Os estudos realizados no âmbito da ND têm observado que as práticas realizadas na clínica vinculada à área da saúde, voltada para o cumprimento dos protocolos envolvidos nos testes psicométricos padronizados, e também na escola, pela habitualidade do professor com o trabalho pautado em exercícios mecânicos e atividades que priorizam a metalinguagem, têm, de fato, distanciado tais profissionais do que seria a mais importante finalidade de seus ofícios. Preocupados com o déficit e com o que não corresponde ao padrão de normalidade esperado, tais profissionais deixam de procurar e de ler “indícios de possibilidades” de aprendizados (Padilha, 1997) e não se propõe a intervir nas dificuldades apresentadas pelo sujeito, atribuindo ao seu corpo - pela vinculação da dificuldade a uma patologia - a responsabilidade pela impossibilidade de seu aprendizado.

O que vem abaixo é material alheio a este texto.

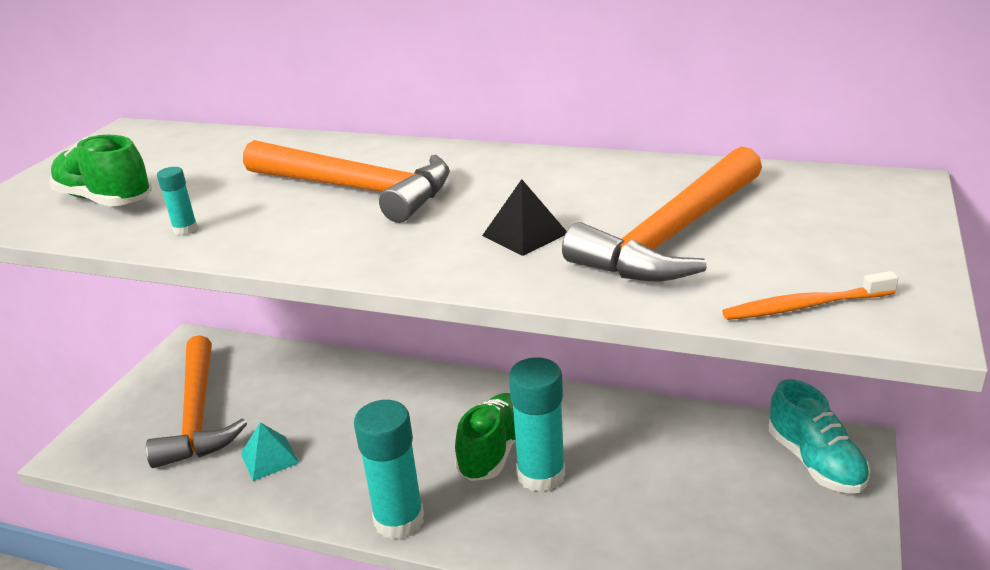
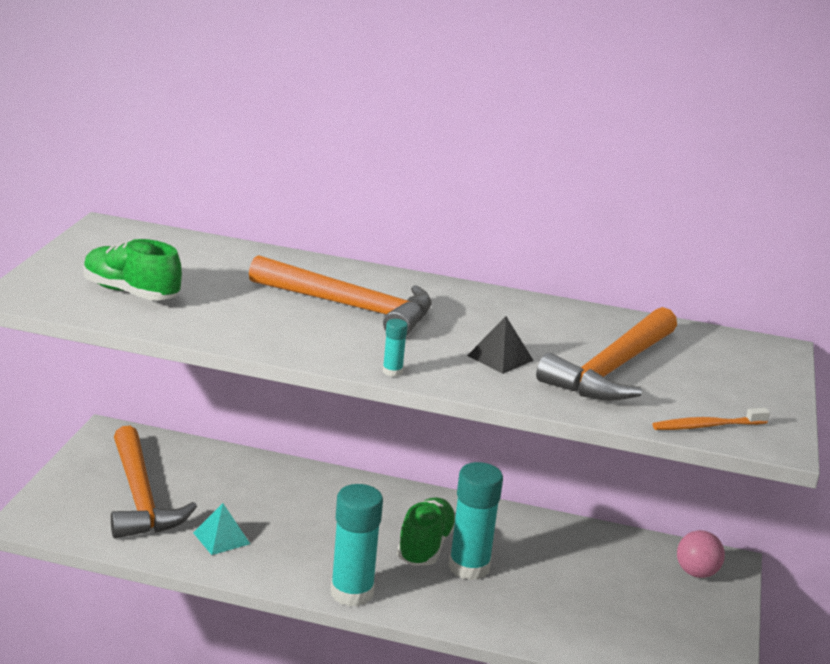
camera: 10 degrees left, 5 degrees down
(185, 229) = (219, 326): turquoise glue stick -> turquoise glue stick (392, 371)
(815, 462) = (696, 573): turquoise shoe -> pink ball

Essa discussão é relevante, sobretudo, no que toca a fragilidade da instituição escolar brasileira assolada por sucessivos períodos marcados por políticas públicas que têm contribuído para o seu desprestígio e desqualificação. A escola, sem saber como lidar com as dificuldades escolares e com os processos de subjetivação do sujeito, tem permitido a apropriação e a deturpação pela área da medicina do que seria, fundamentalmente, do campo da educação. Os professores, ao encaminharem os alunos com dificuldades escolares para os profissionais da área da saúde, se destituem do que seria a sua principal atribuição: a aprendizagem e a construção do conhecimento.

À luz da ND e através da metodologia qualitativa do dado-achado, a intervenção de orientação discursiva do investigador nos acompanhamentos longitudinais realizados tem favorecido um posicionamento diferenciado do sujeito frente ao outro, a aprendizagem, ao mundo e ao seu futuro.

Não se quer dizer, contudo, que os caminhos percorridos por esses sujeitos sejam lineares e livres de obstáculos, de impasses e de contrariedades. Também não se nega que haja patologias de fato, mas a discussão proposta neste artigo argumenta contra o excesso de patologização e sua banalização nos dias atuais (Coudry, 2007) e enfatiza a possibilidade do enfrentamento e da superação das dificuldades escolares apresentadas por crianças e jovens através do respeito aos modos particulares de aprender e de significar desses sujeitos, uma vez que o que está em jogo são as consequências não somente na vida escolar, mas também na vida profissional e na vida afetiva.